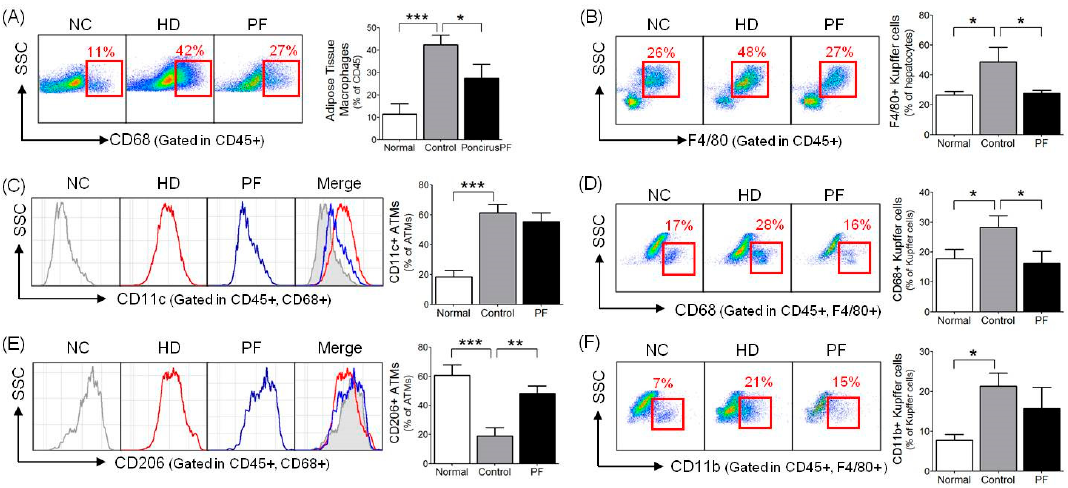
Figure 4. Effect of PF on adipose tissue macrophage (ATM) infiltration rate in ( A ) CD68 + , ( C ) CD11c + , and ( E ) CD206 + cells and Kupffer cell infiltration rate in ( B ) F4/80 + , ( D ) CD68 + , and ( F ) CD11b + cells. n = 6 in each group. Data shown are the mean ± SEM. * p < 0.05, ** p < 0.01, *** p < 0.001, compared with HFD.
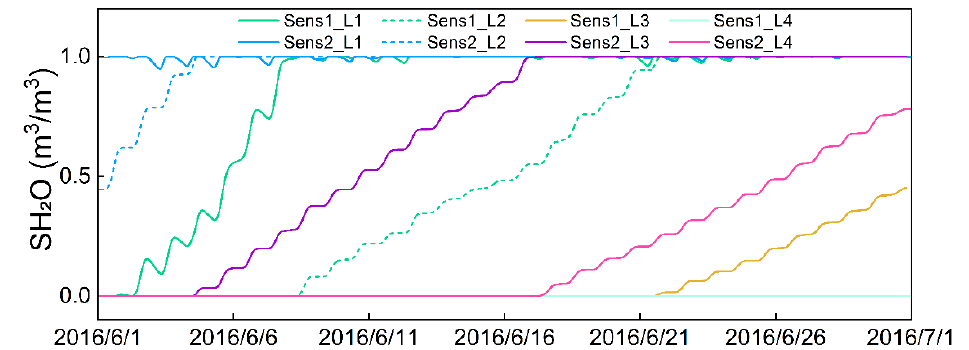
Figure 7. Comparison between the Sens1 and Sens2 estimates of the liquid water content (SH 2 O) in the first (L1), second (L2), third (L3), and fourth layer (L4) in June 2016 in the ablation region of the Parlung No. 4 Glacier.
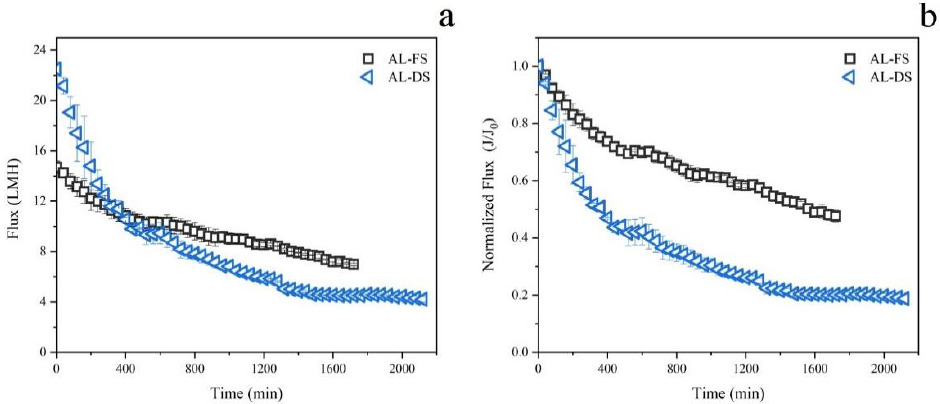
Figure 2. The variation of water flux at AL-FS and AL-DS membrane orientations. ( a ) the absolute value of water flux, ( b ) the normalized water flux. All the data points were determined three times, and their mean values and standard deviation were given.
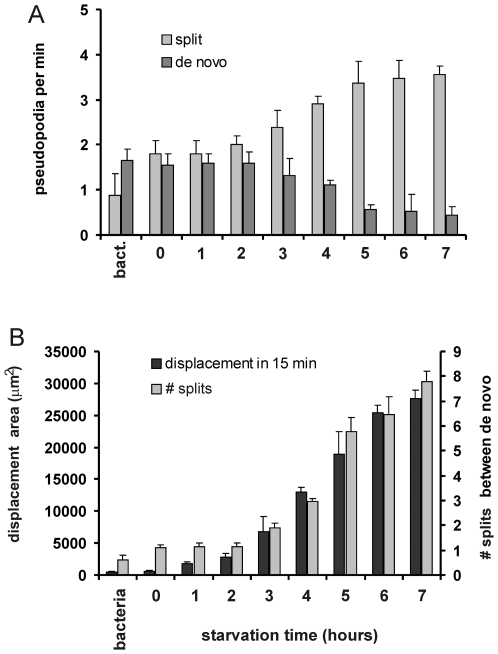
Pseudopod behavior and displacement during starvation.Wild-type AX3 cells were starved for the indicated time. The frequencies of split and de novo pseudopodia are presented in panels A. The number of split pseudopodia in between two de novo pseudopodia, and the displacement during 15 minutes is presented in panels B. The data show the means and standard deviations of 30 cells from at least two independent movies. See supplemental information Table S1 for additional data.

◆ ◆ ◆ ◆

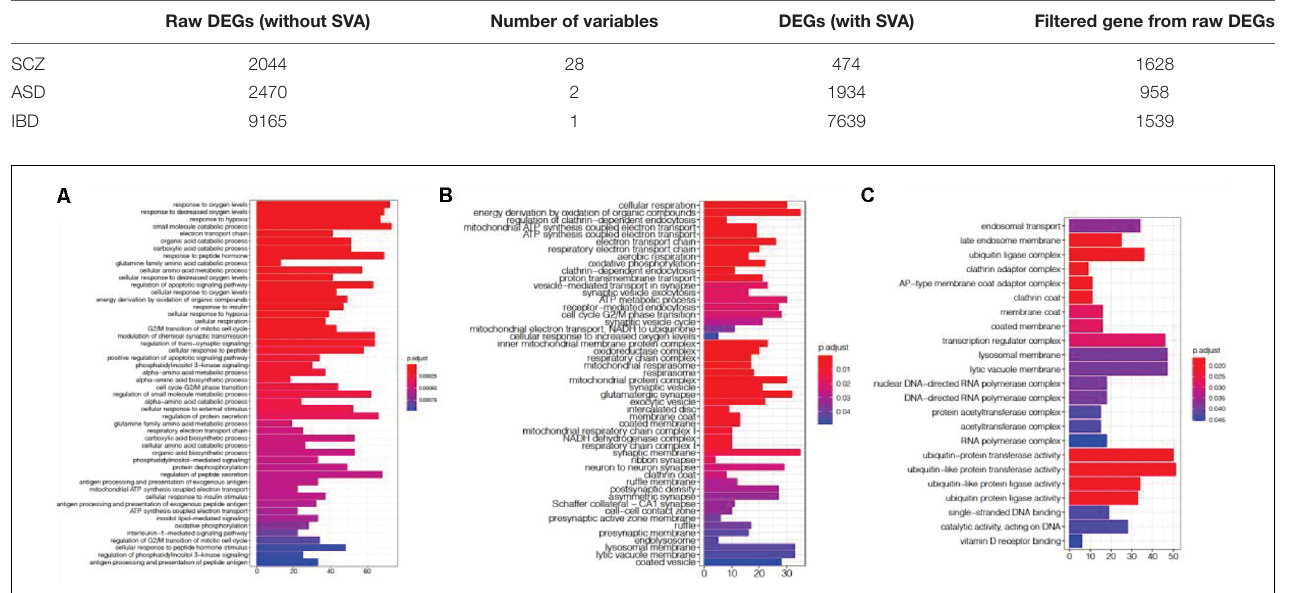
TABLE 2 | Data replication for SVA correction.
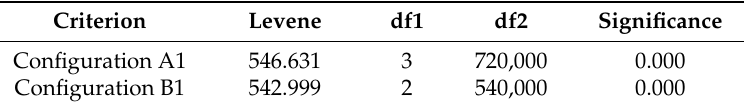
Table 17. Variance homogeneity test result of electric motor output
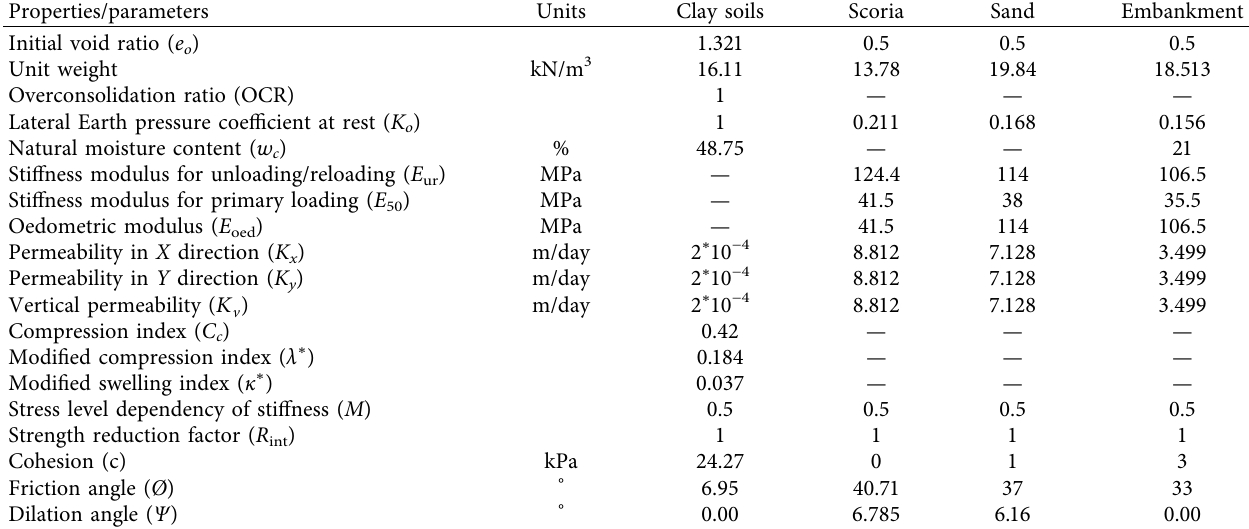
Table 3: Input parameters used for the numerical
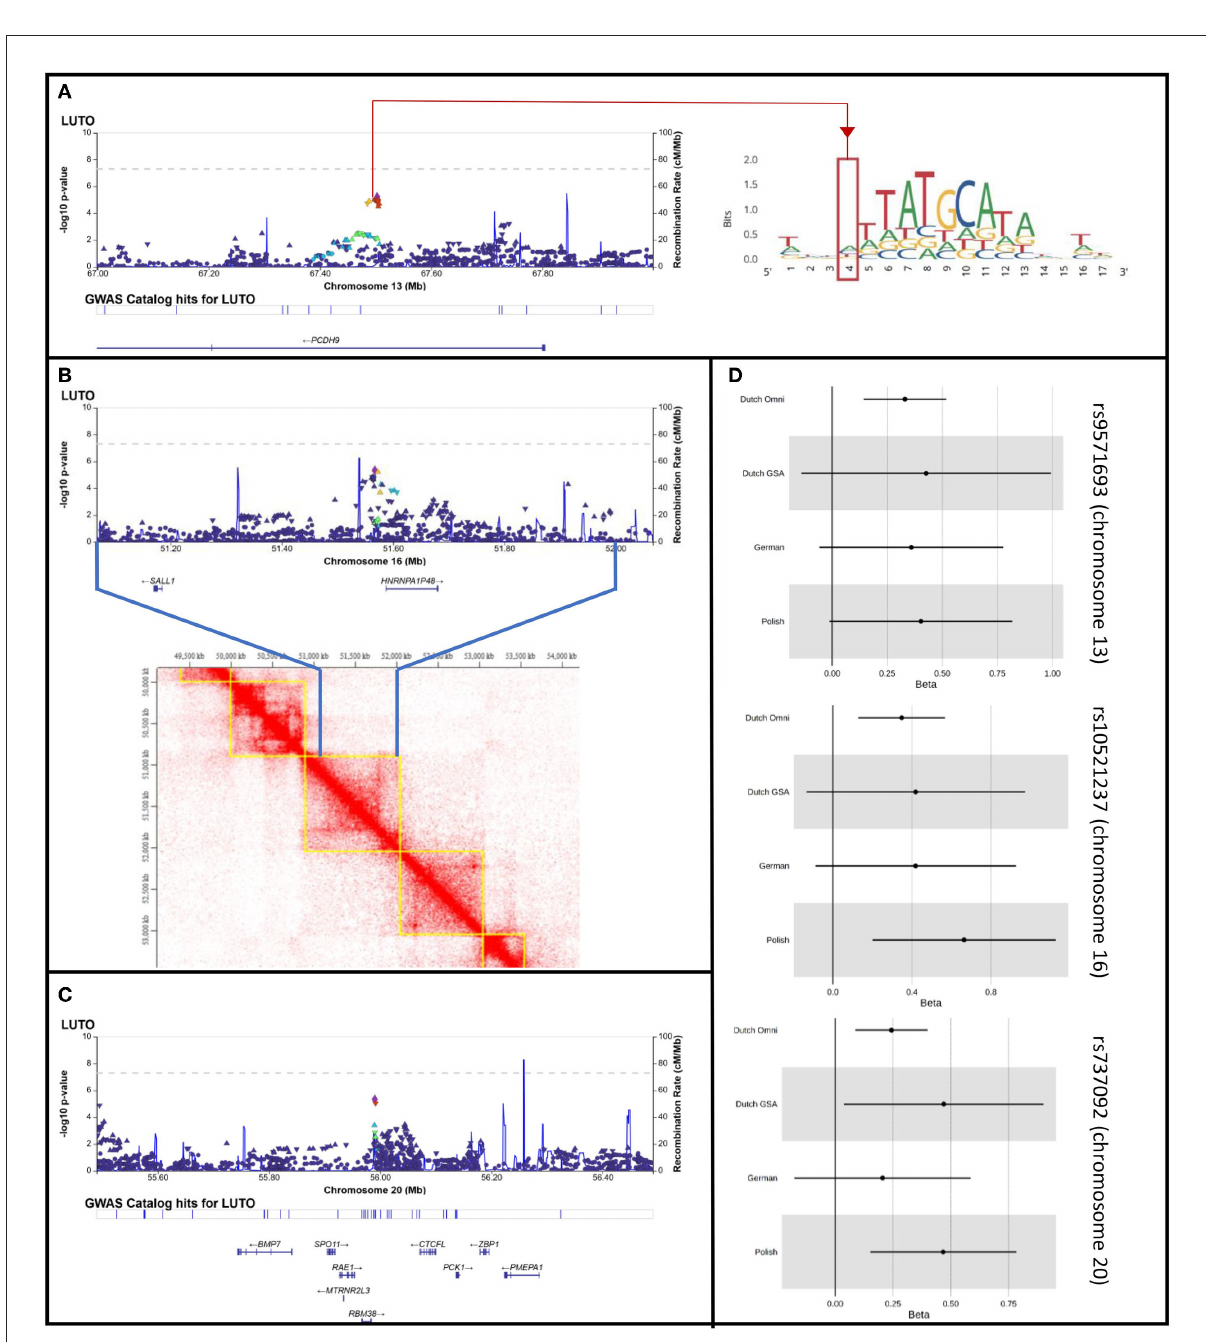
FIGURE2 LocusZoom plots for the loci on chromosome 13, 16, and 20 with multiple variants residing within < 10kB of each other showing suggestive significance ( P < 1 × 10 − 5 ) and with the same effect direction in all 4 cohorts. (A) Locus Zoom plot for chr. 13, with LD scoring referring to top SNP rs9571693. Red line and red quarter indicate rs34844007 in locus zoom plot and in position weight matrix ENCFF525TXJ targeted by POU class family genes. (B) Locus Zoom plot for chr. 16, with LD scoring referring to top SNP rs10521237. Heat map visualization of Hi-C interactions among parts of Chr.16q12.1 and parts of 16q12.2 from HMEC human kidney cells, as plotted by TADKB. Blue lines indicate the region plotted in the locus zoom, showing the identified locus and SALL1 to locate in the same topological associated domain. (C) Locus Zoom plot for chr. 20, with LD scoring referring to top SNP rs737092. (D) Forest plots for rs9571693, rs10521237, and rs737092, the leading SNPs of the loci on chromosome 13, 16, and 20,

◆ ◆ ◆ ◆

EXERCISE DIRECTIONS: Examine the listing and count its lines containing the word "water". State the count alone.

WRITTEN ANSWER: 2